If we look at this from a low-level perspective, it’s pretty simple:

  1. Create an array 2 times larger than the input

  2. Copy the data from the input to that array, skipping every other byte on the destination

    Copying an Uint8Array into an Uint16Array

  3. Interpret the array as an UTF-16 string

  4. Pass that string to btoa()

For step 2, I did write a for loop at first, but it turns out that there’s a slightly faster way. Since UTF-16 deals with 16 bits, why not use an Uint16Array instead?

const array = Uint16Array.from(new Uint8Array(buffer));

Uint16Array.from() will copy each value from the input array into the new array. It will implicitly convert each 8-bit value to 16-bits, which is exactly what we want.

With that piece of the puzzle, we can get to our final answer:

function arrayBufferToBase64(buffer) {
    const array = Uint16Array.from(new Uint8Array(buffer));
    const binaryString = new TextDecoder("UTF-16").decode(array);
    return btoa(binaryString);
}

This takes 269.00 ms on Firefox and 241.20 ms on Chrome. It does lose to the FileReader approach, especially in Firefox. Well, I’m sorry to disappoint you. I do believe, though, that there’s value in it being synchronous, not forcing your code to use await or passing a callback.

Converting a Base64 string to an ArrayBuffer

I won’t spend too much time on this one, because it is less interesting than encoding to Base64. My first go at it was to make pretty much the same thing as encoding, but in reverse. Unfortunately, TextEncoder doesn’t support UTF-16 in browsers, which limits my options. I had to use charCodeAt();

function base64ToArrayBuffer(base64String) {
    const binaryString = atob(base64String);
    const array = Uint8Array.from(binaryString, c => c.charCodeAt(0));
    return array.buffer;
}

This takes 1157.00 ms on Firefox and 4244.20 ms on Chrome, Firefox once again handily beating the market leader. I believe it has something to do with allocating a new String for each character in binaryString. In the end, a simple loop is much faster.

function base64ToArrayBuffer(base64String) {
    const binaryString = atob(base64String);
    const len = binaryString.length;
    const array = new Uint8Array(len);
    for (let i = 0; i < len; i++) {
        array[i] = binaryString.charCodeAt(i);
    }
    return array.buffer;
}

The loop version comes at 200.00 ms on Firefox and Chrome redeems itself at 155.80 ms. All our effort will become irrelevant soon though, because…

Firefox saves the day

There is a proposal for a native method for all of this:

const base64 = new Uint8Array(buffer).toBase64();
const buffer = Uint8Array.fromBase64(base64String).buffer;

Only Firefox has implemented this so far, encoding in 81.00 ms and decoding in 287.00 ms.
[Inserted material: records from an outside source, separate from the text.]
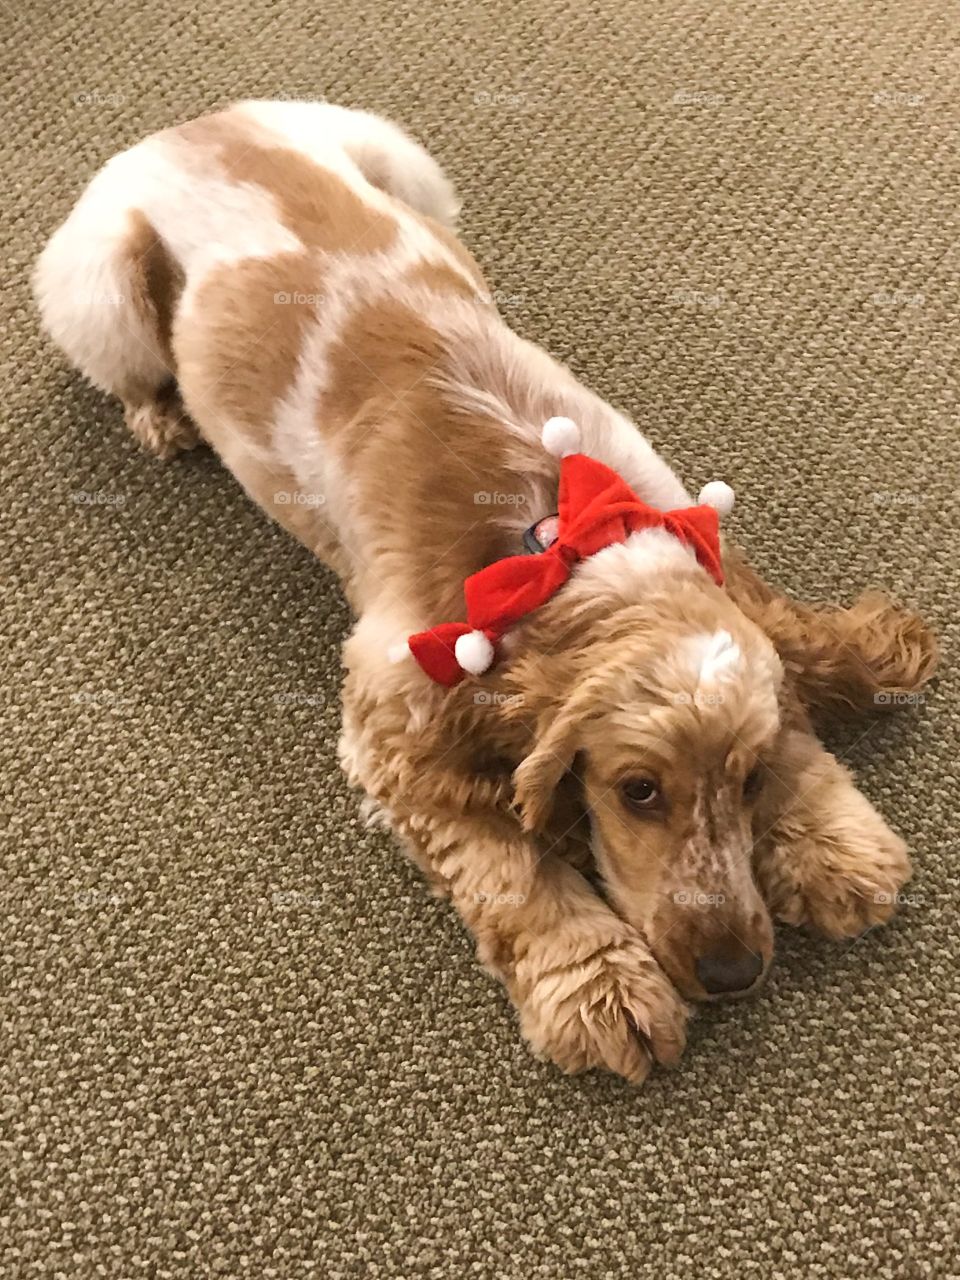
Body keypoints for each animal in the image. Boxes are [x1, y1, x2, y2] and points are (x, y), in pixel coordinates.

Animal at [37, 99, 942, 1085]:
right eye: (637, 790)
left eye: (748, 778)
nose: (734, 971)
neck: (565, 539)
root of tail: (202, 122)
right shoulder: (399, 729)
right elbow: (511, 868)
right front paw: (601, 989)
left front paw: (830, 843)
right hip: (104, 290)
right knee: (130, 366)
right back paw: (163, 416)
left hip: (405, 165)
Funnily enough, our decoding function beats the native solution.

Conclusion

I conclude that if you got to this point of the text, you’re a massive nerd. I also conclude that it’s insane that it is taking so long for browsers to implement a native way of doing this simple task. Also Firefox has much better performance in string manipulation than I expected.

With this research we learned more about text encoding, TypedArrays, btoa() and a little bit of web history.

I couldn’t beat the FileReader version, but I believe I have found the fastest synchronous method. Maybe I could push this further and make a WebAssembly version… I think I will work on other projects instead.